GitHub - larcc-group/dedup-gpu-stream-parallelism

This repository has the parallel and sequential implementations for PARSEC's Dedup benchmark. We introduced stream parallelism for CPU (using SPar) and GPU (using CUDA and OpenCL).

Citing Dedup on GPU

You can use this code as long as you cite our work in case you publish something related to it.

DOI Rockenbach, Dinei A; Stein, Charles M; Griebler, Dalvan; Mencagli, Gabriele; Torquati, Massimo; Danelutto, Marco; Fernandes, Luiz Gustavo. Stream Processing on Multi-Cores with GPUs: Parallel Programming Models` Challenges. IEEE International Parallel and Distributed Processing Symposium Workshops (IPDPSW), IEEE, Rio de Janeiro, Brazil, 2019.

# WORK REQUIRED
Repeat the passage from "This repository has" to "CUDA and OpenCL)." in the Dedup GPU repository page word for word. The listing that comes next is drawn from a different source.

# DATASET EXTRACT
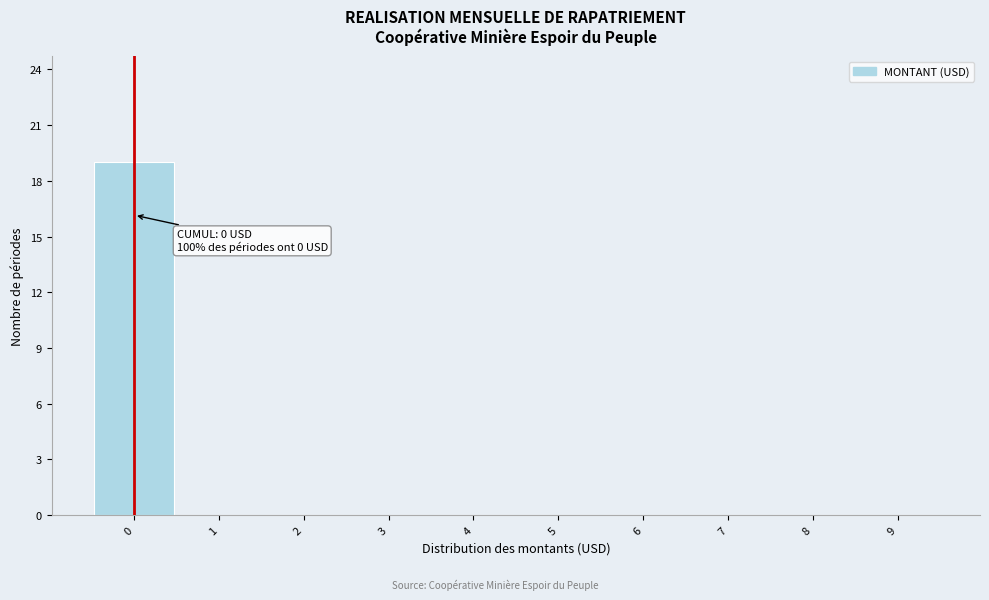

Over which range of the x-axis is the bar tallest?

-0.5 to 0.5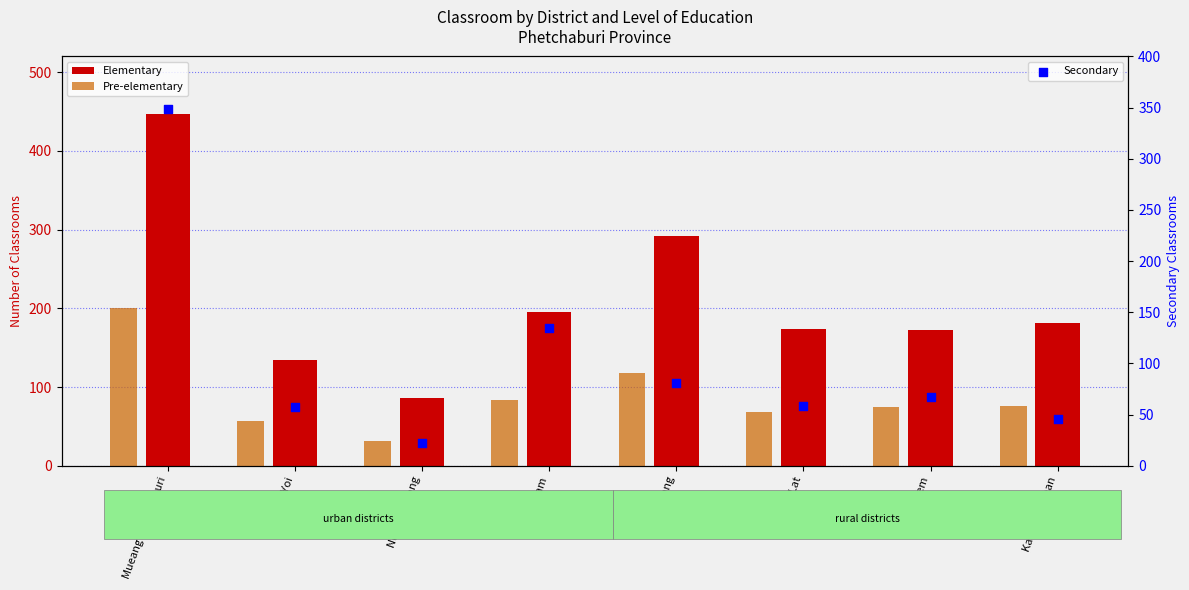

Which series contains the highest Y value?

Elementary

...

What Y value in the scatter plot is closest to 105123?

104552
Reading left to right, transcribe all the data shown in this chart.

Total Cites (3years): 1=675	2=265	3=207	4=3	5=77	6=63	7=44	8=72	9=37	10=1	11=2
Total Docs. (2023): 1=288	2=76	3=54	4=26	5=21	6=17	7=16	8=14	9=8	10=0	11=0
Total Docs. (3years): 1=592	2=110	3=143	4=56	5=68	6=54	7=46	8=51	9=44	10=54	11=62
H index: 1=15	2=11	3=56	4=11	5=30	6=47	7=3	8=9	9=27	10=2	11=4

# TASK SOLUTION
This repository has the parallel and sequential implementations for PARSEC's Dedup benchmark. We introduced stream parallelism for CPU (using SPar) and GPU (using CUDA and OpenCL).